Präsident Obama habe viele seiner Anhänger enttäuscht, die sich einen gesellschaftlichen Wandel erhofft hätten. Ein solcher Systemwandel sei in den USA aber aufgrund der unverrückbaren Verfassung und damit des politischen Systems so gut wie unmöglich, glaubt Kesberg. In seiner zweiten Amtszeit werde Obama daher "ein Clinton werden", also noch mehr Kompromisse mit den Republikanern eingehen müssen.
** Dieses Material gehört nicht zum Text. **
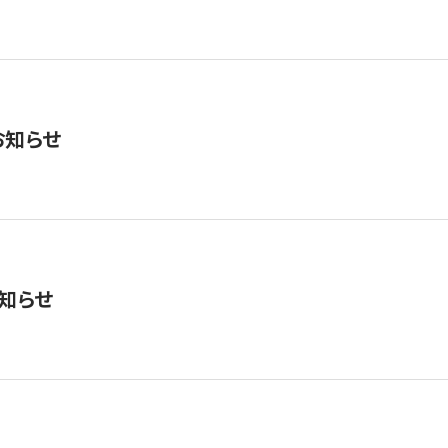
お知らせ
知らせ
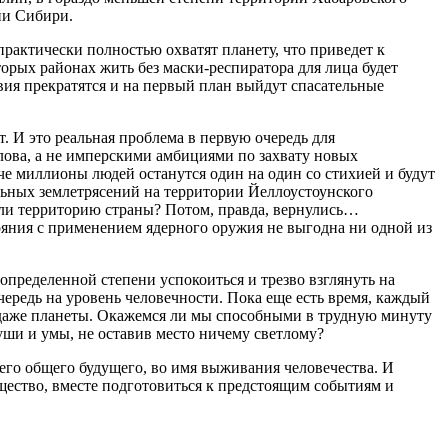
ии Сибири.
практически полностью охватят планету, что приведет к
орых районах жить без маски-респиратора для лица будет
вия прекратятся и на первый план выйдут спасательные
. И это реальная проблема в первую очередь для
лова, а не имперскими амбициями по захвату новых
е миллионы людей останутся один на один со стихией и будут
тельных землетрясений на территории Йеллоустоунского
нули территорию страны? Потом, правда, вернулись…
ояния с применением ядерного оружия не выгодна ни одной из
пределенной степени успокоиться и трезво взглянуть на
ередь на уровень человечности. Пока еще есть время, каждый
 и даже планеты. Окажемся ли мы способными в трудную минуту
ши и умы, не оставив место ничему светлому?
его общего будущего, во имя выживания человечества. И
ество, вместе подготовиться к предстоящим событиям и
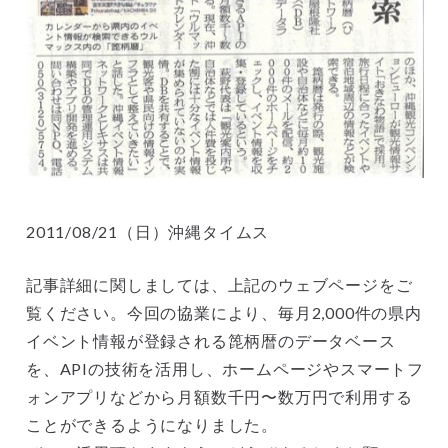
2011/08/21（日）沖縄タイムス
記事詳細に関しましては、上記のウェブページをご
覧ください。今回の協業により、毎月2,000件の県内
イベント情報が登録される箆柄暦のデータベース
を、APIの技術を活用し、ホームページやスマートフ
ォンアプリなどから月額数千円〜数万円で利用する
ことができるようになりました。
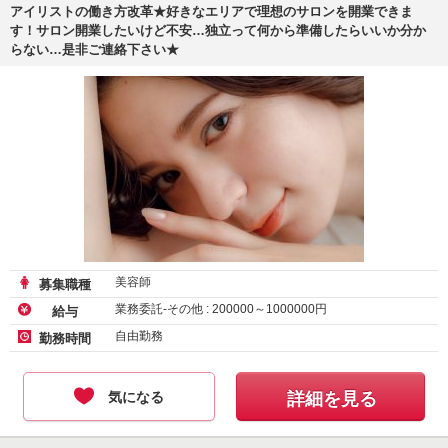
アイリストの働き方改革★好きなエリアで理想のサロンを開業できま
す！サロン開業したいけど不安…独立って何から準備したらいいか分か
らない…是非ご連絡下さい★
美容師
募集職種
業務委託-その他 :
200000
～
1000000
円
給与
自由勤務
勤務時間
気になる
詳細を見る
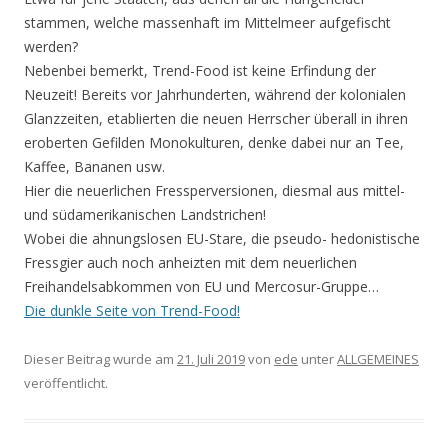
stammen, welche massenhaft im Mittelmeer aufgefischt
werden?
Nebenbei bemerkt, Trend-Food ist keine Erfindung der
Neuzeit! Bereits vor Jahrhunderten, während der kolonialen
Glanzzeiten, etablierten die neuen Herrscher überall in ihren
eroberten Gefilden Monokulturen, denke dabei nur an Tee,
Kaffee, Bananen usw.
Hier die neuerlichen Fressperversionen, diesmal aus mittel-
und südamerikanischen Landstrichen!
Wobei die ahnungslosen EU-Stare, die pseudo- hedonistische
Fressgier auch noch anheizten mit dem neuerlichen
Freihandelsabkommen von EU und Mercosur-Gruppe…
Die dunkle Seite von Trend-Food!
Dieser Beitrag wurde am
21. Juli 2019
von
ede
unter
ALLGEMEINES
veröffentlicht.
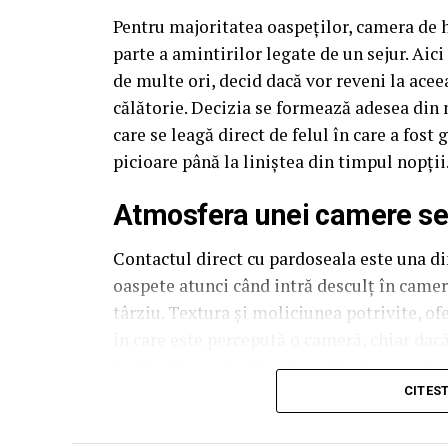
Pentru majoritatea oaspeților, camera de 
parte a amintirilor legate de un sejur. Aic
de multe ori, decid dacă vor reveni la acee
călătorie. Decizia se formează adesea din 
care se leagă direct de felul în care a fos
picioare până la liniștea din timpul nopții
Atmosfera unei camere se c
Contactul direct cu pardoseala este una din
oaspete atunci când intră desculț în cameră
târziu. Textura și moliciunea potrivite, of
în care este percepută o cameră, chiar dac
la alta din același lanț hotelier internațion
CITES
Dincolo de senzația tactilă, pardoseala inf
cameră cu suprafețe reci sub picioare pare,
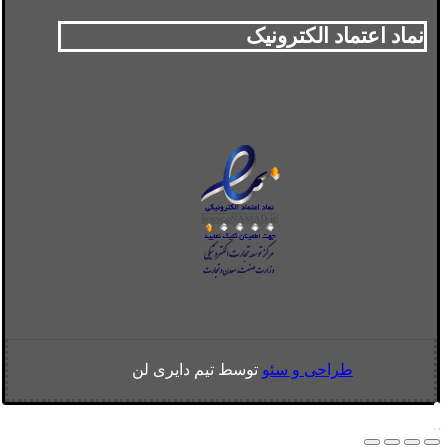
نماد اعتماد الکترونیک
طراحی و سئو
توسط تیم دایری لن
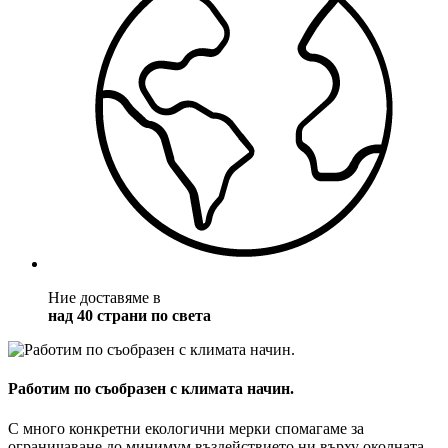
Ние доставяме в
над 40 страни по света
Работим по съобразен с климата начин.
С много конкретни екологични мерки спомагаме за
ограничаване до минимум въздействието ни върху околната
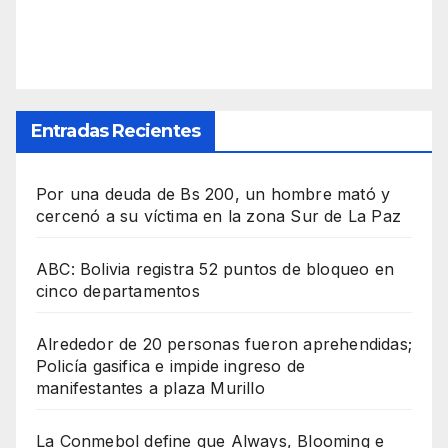
Entradas Recientes
Por una deuda de Bs 200, un hombre mató y
cercenó a su víctima en la zona Sur de La Paz
ABC: Bolivia registra 52 puntos de bloqueo en
cinco departamentos
Alrededor de 20 personas fueron aprehendidas;
Policía gasifica e impide ingreso de
manifestantes a plaza Murillo
La Conmebol define que Always, Blooming e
Milliardär Mitt Romney hingegen setze voll auf die Angst der Reichen und Mittelschicht vor dem sozialen Abstieg und die Rückbesinnung auf eine "verlorene Generation", in der der amerikanische Traum noch gelebt werden konnte.

Wirtschaftsfrage

Wie wichtig Wirtschaftskompetenz für die Wahl ist, würden die Europäer anders als die Amerikaner sehen. "Die Wirtschaftsfrage ist ganz simpel: Kein Staat und keine Steuern oder ein wenig Staat und ein wenig Solidarität?" Auch die immens hohe Staatsverschuldung sei nicht so sehr ein Thema wie in Europa. Die Schuldentilgung werde sicher weiter aufgeschoben, im Notfall gäbe es auch noch Spielraum für neue Steuern.

Für österreichische Unternehmen, die zunehmend in die USA expandieren – wie zuletzt voestalpine mit einem neuen Werk – spiele der Ausgang der Wahl keine Rolle, so Kesberg. Die USA profitieren stark vom schwächelnden EU-Raum und der Sorge um den Euro. Vor allem im Automobilsektor ist die Expansion noch nicht zu Ende: "Die Zulieferbetriebe folgen ihren europäischen Kunden". Dies spiegelt sich auch in der Exportstatistik wider.

Die Exporte in die USA erreichten im Vorjahr einen Rekord von 6,4 Mrd. Euro (+29 Prozent), der Bereich Automotive wuchs gar um 60 Prozent. Gute Chancen sieht Kesberg auch im nachhaltigen Bauen sowie in Umwelt- und Medizintechnik. So lohne nd der riesige US-Markt für die Firmen sein kann, die Eintrittsbarrieren sind hoch, die Konkurrenz groß: "Was hier zählt, ist nicht die Qualität des Produkts, sondern wie rasch damit Geld verdient wird."